Dr. Smith’s interest in work and health issues sprung from his time as a fitness instructor at a university in Australia. He noticed that staff rarely used its facilities. “Staff were too busy to go to the gym so we went out and gave about 300 staff health and fitness assessments and counselling to promote wellness,” he says. “I thought it was all a matter of an individual just wanting to be fit.” However, he discovered that most people wanted to be fit, but it was the context in which they worked and lived that produced many of the barriers to taking a course of action.

“This experience led me to think about how broader factors at the population and workplace levels impact on individual health behaviours and working conditions,” he says.

Recently, Dr. Smith was awarded a prestigious New Investigator Award from the Canadian Institutes of Health Research.

Bio Sketch

Dr. Peter Smith is a scientist at the Institute for Work & Health a Senior Research Fellow with the School of Public Health and Preventive Medicine and Monash University; and an Assistant Professor, Dalla Lana School of Public Health. His research interests include:

  • Labour market inequalities and their health related outcomes;
  • Measurement properties of self-reported survey instruments and administrative data;
  • The labour market experience of various labour force sub-groups (e.g. immigrants, older workers and younger workers);
  • Path analysis and structural equation modeling;
  • Trends in working conditions over time.

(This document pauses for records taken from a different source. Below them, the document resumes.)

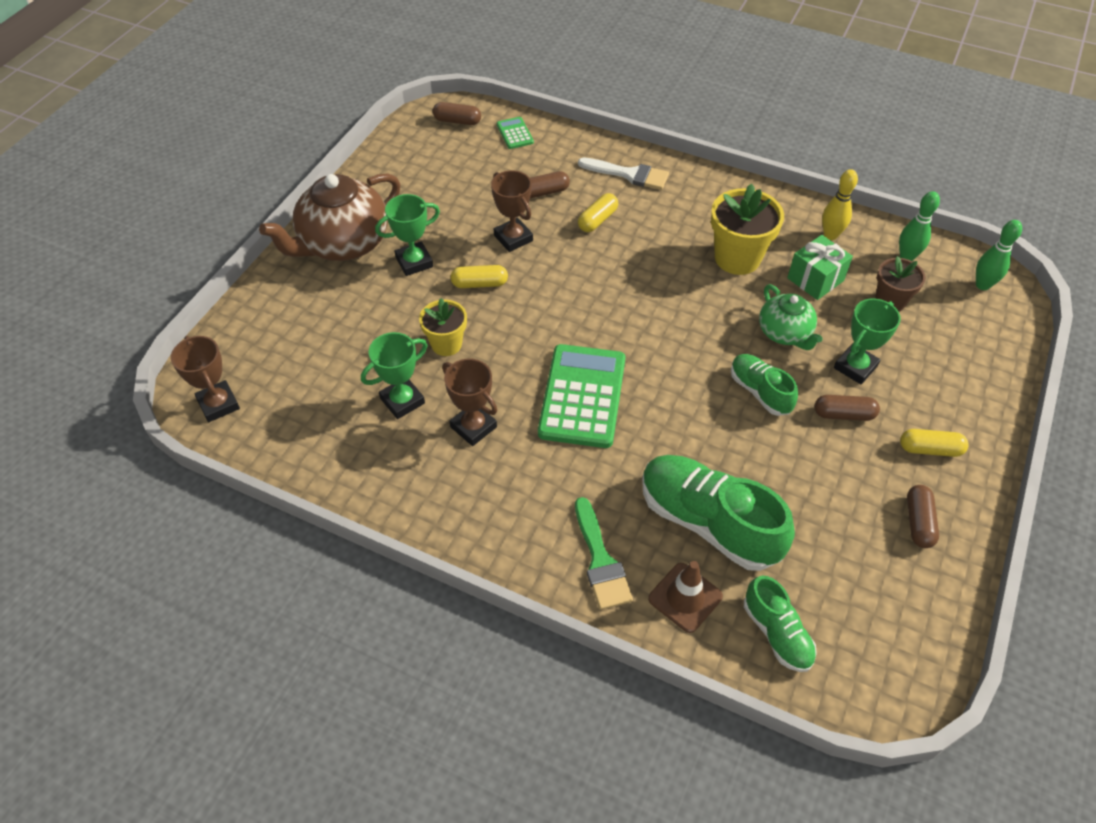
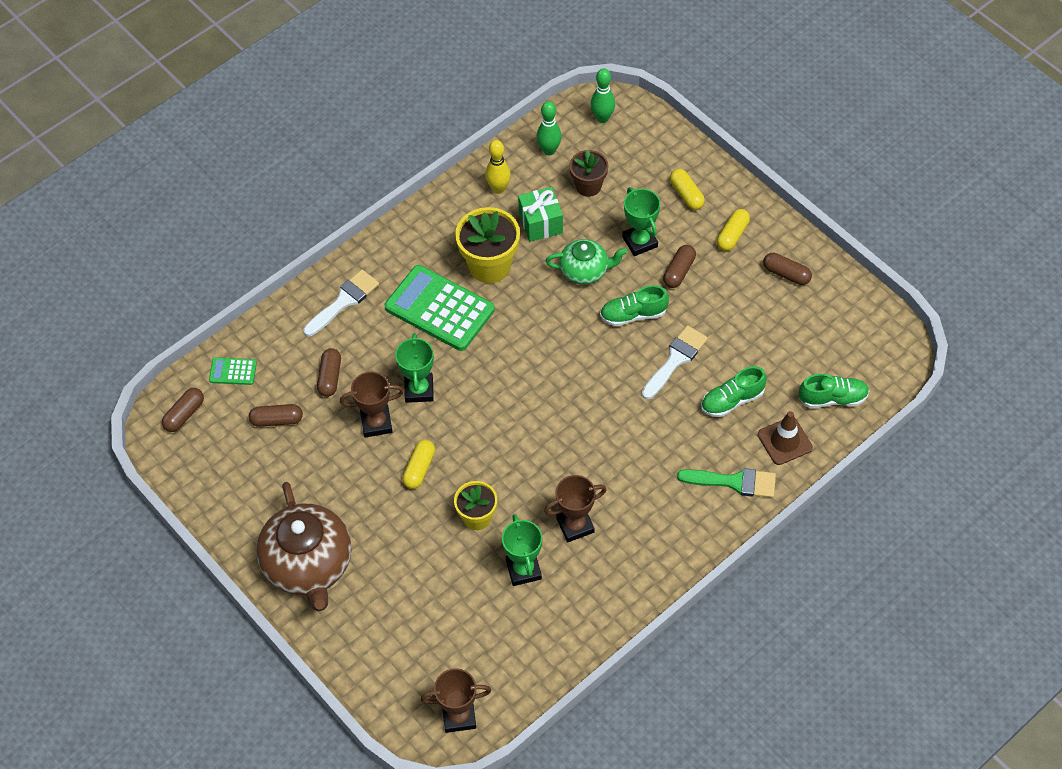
camera: 65 degrees left, 5 degrees up
(414, 262) = (365, 513): green trophy -> green trophy (419, 390)
(481, 175) = (277, 420): none -> brown capsule
(582, 396) = (581, 436): green calculator -> green calculator (439, 308)
(597, 220) = (389, 349): yellow capsule -> yellow capsule (686, 194)
(708, 522) = (732, 400): green shoe -> green shoe, size x0.56
(728, 449) = (675, 359): none -> white brush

Dr. Smith has received a New Investigator Award from the Canadian Institutes of Health Research, and he is currently the recipient of a Discovery Early Career Research Award from the Australian Research Council.

Current Projects

The measurement and surveillance of working conditions and lost-time claims in Ontario

Working conditions and health in the Canadian labour market

A longitudinal examination of the relationship between immigrant labour market experiences, health behaviours and the incidence of diabetes and hypertension

Examining the impact of physical conditions and depression on the labour market participation of older working-aged Canadians: exploring differences by gender and sex

Selected Publications

Smith P and Bielecky A. Examining the impact of changes in job strain and its components on the risk of depression. American Journal of Public Health, 2012; 102(2):352-358.

Smith P, Hogg-Johnson S, Mustard C, Chen C, Tompa E. Comparing the risk factors associated with serious versus and less serious work-related injuries in Ontario between 1991 and 2006. American Journal of Industrial Medicine, 2012;55:84-91.

Smith P, Bielecky A, Frank J. Intervention research on working conditions and mental health: persistent challenges, new directions and opportunities to integrate research agendas. Healthcare Papers, 2011;11(Special):67-72.

Smith P, Chen C, Hogg-Johnson S, Mustard C, Tompa E. Trends in the health care use and expenditures associated with no-lost-time claims in Ontario: 1991 to 2006. Journal of Occupational and Environmental Medicine, 2011;53(2):211-217.

Smith P, Morassaei S, Mustard C. Examining changes in reported work conditions in Quebec, Ontario and Saskatchewan between 1994 and 2003-05. Canadian Journal of Public Health, 2011;102(2):127-132.